EF Tuck-Ins for Problem Solving

  • Provide age-appropriate What Would You Do scenarios to students (e.g., “What would you do if your friend got an ugly hair cut and asked what you thought?” or “What would you do if you were invited to a party and didn’t want to attend?”), and ask them to generate the most expected response they can think of.
  • Ask students to judge the grammaticality of a sentence. If it’s incorrect, ask them to correct it.
  • Present If…Then verbal problems for students to solve (e.g., If Jenny is shorter than Billy, Billy is shorter than Mark, William is taller than Tony, and Mark is the same height as Tony, who is the tallest?”).

EF Tuck-Ins for Categorization

  • Provide four+ words or numbers to all students. Ask the students to determine how they can be sorted into two+ categories based on attributes, functions, locations, materials, appearance, etc. You can use random words/numbers or ones that relate to a current lesson.
  • Provide four words that all connect through a shared attribute except for one. Ask students to identify which one word does not belong and why. The more nuanced the isolating difference, the more challenging this task will be.
  • Provide a category to students (e.g., animals, literary genres, Greek Gods, vehicle types, colors, etc.) and ask them to generate as many items as they can that belong in that category in a given amount of time.

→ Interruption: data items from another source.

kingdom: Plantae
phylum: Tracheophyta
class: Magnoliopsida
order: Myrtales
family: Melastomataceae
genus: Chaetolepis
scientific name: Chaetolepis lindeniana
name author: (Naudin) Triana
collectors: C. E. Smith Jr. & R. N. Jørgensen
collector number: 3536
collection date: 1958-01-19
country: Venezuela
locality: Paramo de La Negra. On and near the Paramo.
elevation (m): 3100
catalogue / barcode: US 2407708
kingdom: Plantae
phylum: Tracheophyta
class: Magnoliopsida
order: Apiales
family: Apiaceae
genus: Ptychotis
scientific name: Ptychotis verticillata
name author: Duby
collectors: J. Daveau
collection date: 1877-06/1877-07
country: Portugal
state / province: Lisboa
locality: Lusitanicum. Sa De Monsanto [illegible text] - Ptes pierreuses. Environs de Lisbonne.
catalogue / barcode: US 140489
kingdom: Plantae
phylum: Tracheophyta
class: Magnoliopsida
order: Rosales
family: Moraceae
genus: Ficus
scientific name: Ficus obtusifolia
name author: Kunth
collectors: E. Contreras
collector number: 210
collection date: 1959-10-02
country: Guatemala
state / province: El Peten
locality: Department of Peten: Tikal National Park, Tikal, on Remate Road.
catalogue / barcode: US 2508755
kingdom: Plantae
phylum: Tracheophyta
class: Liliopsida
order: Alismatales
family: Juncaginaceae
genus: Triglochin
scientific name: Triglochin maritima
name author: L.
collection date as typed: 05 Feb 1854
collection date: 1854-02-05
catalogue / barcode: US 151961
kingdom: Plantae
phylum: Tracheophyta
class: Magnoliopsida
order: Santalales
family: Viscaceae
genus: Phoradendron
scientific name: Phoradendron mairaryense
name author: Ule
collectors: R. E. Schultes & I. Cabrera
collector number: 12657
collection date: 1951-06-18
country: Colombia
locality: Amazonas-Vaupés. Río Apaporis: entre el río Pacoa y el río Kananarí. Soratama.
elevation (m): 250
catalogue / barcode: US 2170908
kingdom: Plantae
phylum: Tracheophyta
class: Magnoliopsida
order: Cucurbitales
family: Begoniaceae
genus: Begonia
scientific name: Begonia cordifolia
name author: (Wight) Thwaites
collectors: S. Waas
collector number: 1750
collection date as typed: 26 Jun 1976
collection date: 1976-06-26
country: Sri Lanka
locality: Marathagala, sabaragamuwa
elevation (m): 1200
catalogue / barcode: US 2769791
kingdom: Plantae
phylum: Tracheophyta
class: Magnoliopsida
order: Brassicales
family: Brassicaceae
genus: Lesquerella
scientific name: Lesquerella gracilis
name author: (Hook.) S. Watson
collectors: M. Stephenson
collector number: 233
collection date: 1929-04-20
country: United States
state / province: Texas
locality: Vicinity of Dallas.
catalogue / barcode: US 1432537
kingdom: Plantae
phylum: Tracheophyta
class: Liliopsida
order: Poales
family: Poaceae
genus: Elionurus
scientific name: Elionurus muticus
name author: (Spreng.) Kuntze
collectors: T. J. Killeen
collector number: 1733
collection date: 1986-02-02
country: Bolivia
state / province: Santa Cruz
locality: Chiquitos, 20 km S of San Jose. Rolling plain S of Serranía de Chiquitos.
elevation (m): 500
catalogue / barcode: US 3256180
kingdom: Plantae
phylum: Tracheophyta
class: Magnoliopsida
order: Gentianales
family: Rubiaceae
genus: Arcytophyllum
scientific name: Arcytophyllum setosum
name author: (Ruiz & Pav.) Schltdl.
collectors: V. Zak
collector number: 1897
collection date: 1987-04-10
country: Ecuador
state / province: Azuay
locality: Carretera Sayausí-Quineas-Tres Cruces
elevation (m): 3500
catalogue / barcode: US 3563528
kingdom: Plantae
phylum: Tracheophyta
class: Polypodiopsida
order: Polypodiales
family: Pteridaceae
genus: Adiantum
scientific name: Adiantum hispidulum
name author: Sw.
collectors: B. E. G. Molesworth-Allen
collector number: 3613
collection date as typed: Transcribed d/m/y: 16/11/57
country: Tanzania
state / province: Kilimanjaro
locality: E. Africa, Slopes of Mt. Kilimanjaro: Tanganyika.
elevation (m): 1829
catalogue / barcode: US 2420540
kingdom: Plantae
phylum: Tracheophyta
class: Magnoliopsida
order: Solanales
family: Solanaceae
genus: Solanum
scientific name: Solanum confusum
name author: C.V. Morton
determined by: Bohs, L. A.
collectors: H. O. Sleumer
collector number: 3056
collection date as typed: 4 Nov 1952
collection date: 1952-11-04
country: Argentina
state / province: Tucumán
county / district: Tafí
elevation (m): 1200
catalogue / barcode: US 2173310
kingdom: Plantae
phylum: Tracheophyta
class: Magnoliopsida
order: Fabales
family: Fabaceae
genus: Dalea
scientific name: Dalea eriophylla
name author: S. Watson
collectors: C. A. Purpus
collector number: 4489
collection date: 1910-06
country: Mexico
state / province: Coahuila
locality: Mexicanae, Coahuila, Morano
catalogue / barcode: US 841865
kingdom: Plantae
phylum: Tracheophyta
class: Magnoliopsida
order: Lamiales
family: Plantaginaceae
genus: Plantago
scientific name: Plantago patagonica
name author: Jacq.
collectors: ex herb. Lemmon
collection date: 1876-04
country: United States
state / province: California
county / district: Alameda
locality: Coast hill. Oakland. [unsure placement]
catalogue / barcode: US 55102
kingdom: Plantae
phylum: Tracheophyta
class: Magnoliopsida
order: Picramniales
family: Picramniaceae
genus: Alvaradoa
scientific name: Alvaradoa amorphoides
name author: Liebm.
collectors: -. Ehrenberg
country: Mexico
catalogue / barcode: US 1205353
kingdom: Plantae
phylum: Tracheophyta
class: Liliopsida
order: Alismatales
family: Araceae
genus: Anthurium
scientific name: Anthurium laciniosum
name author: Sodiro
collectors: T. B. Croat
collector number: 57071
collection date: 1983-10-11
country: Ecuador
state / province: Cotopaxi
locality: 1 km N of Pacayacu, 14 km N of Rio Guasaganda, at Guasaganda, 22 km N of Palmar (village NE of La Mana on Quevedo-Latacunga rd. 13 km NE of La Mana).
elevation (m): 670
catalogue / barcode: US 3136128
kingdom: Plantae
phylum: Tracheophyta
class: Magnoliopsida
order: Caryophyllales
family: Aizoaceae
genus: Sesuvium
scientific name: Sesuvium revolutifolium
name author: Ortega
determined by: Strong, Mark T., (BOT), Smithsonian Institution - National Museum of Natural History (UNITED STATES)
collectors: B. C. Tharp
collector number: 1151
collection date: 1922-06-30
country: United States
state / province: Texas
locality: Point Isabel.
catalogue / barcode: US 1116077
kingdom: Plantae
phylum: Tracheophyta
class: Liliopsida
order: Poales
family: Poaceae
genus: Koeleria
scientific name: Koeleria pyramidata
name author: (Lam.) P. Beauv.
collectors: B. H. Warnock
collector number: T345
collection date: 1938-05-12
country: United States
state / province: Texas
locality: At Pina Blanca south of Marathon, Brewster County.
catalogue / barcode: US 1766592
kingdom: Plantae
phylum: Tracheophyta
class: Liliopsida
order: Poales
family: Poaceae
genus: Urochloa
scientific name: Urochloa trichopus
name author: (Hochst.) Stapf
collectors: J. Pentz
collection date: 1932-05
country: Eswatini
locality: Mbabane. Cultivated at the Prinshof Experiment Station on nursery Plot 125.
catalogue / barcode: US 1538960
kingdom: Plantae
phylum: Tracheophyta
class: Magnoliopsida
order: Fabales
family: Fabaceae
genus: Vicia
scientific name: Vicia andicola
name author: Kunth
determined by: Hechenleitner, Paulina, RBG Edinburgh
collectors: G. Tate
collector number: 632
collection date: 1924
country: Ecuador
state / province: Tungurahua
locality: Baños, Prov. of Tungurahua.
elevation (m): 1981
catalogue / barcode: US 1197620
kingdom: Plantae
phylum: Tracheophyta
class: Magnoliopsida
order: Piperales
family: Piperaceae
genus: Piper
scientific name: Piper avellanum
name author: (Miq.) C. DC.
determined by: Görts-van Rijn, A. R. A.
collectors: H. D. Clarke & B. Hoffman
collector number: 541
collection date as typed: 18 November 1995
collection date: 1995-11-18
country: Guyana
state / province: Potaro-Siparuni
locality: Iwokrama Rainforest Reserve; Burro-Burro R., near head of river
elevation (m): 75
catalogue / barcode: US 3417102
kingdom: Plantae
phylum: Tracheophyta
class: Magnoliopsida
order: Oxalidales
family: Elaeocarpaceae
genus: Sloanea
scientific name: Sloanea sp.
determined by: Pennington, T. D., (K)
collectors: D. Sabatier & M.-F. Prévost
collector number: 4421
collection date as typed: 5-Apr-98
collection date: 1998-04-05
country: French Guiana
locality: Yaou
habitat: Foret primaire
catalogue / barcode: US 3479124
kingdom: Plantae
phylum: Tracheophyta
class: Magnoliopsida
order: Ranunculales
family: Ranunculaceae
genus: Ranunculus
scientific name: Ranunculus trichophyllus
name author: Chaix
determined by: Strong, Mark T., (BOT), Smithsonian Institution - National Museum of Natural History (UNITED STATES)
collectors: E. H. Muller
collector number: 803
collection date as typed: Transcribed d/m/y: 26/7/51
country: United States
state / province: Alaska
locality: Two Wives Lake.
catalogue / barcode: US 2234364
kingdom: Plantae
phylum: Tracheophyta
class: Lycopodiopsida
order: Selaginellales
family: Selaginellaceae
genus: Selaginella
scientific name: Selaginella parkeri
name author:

EF Tuck-Ins for Gestalt vs. Details

  • Show a picture scene to the whole class. Ask each student to write or say the gestalt (i.e., big idea) of the picture scene and the three most relevant details that support the gestalt. This helps students improve part vs. whole awareness and how parts are relevant to the whole.
  • Ask students to tell as many parts of an object as they can think of (e.g., parts of a tree: roots, trunk, branches, leaves, etc.). Encourage students to use a strategy to determine parts (e.g., move from the bottom to the top of the object, move from small to large parts, etc.).